- [Work required]: The response must be made up of the lines in the entries below that contain "Кутузовский".

- [Data shown]:
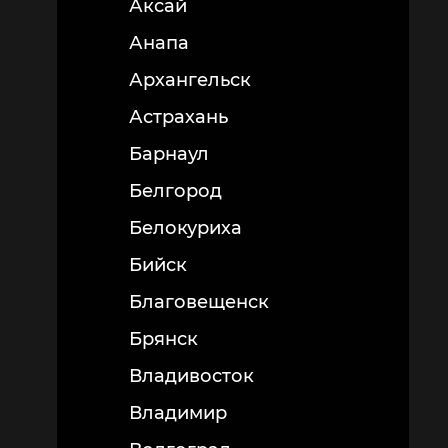
Аксай
Анапа
Архангельск
Астрахань
Барнаул
Белгород
Белокуриха
Бийск
Благовещенск
Брянск
Владивосток
Владимир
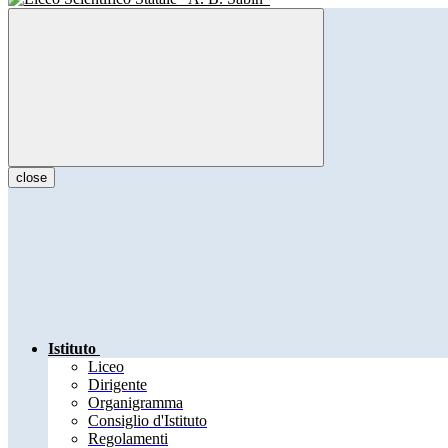
close
Istituto
Liceo
Dirigente
Organigramma
Consiglio d'Istituto
Regolamenti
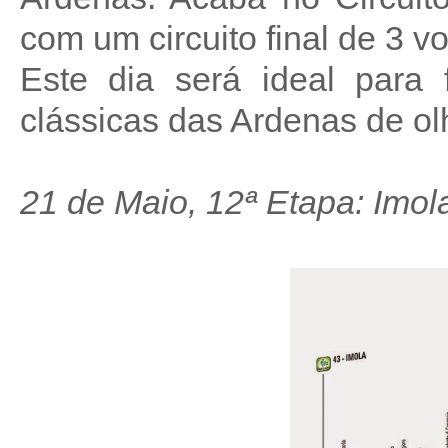
com um circuito final de 3 vo
Este dia será ideal para 
clássicas das Ardenas de olh
21 de Maio, 12ª Etapa: Imol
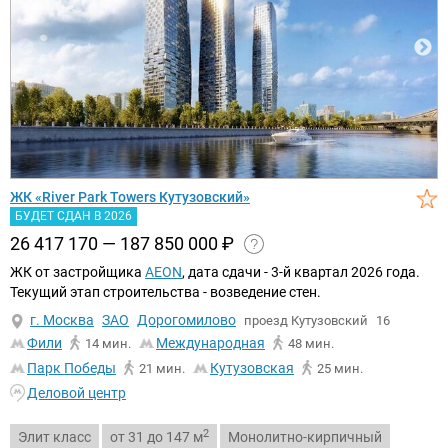
ЖК «River Park Towers Кутузовский»
БУДЕТ СДАН В 2026
26 417 170 — 187 850 000
₽
ЖК от застройщика
AEON
, дата сдачи - 3-й квартал 2026 года.
Текущий этап строительства - возведение стен.
г. Москва
ЗАО
Дорогомилово
проезд Кутузовский
16
Фили
Международная
14 мин.
48 мин.
Парк Победы
Кутузовская
21 мин.
25 мин.
Деловой центр
2
Элит класс
от 31 до 147 м
Монолитно-кирпичный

- [Solution]:
ЖК «River Park Towers Кутузовский»
проезд Кутузовский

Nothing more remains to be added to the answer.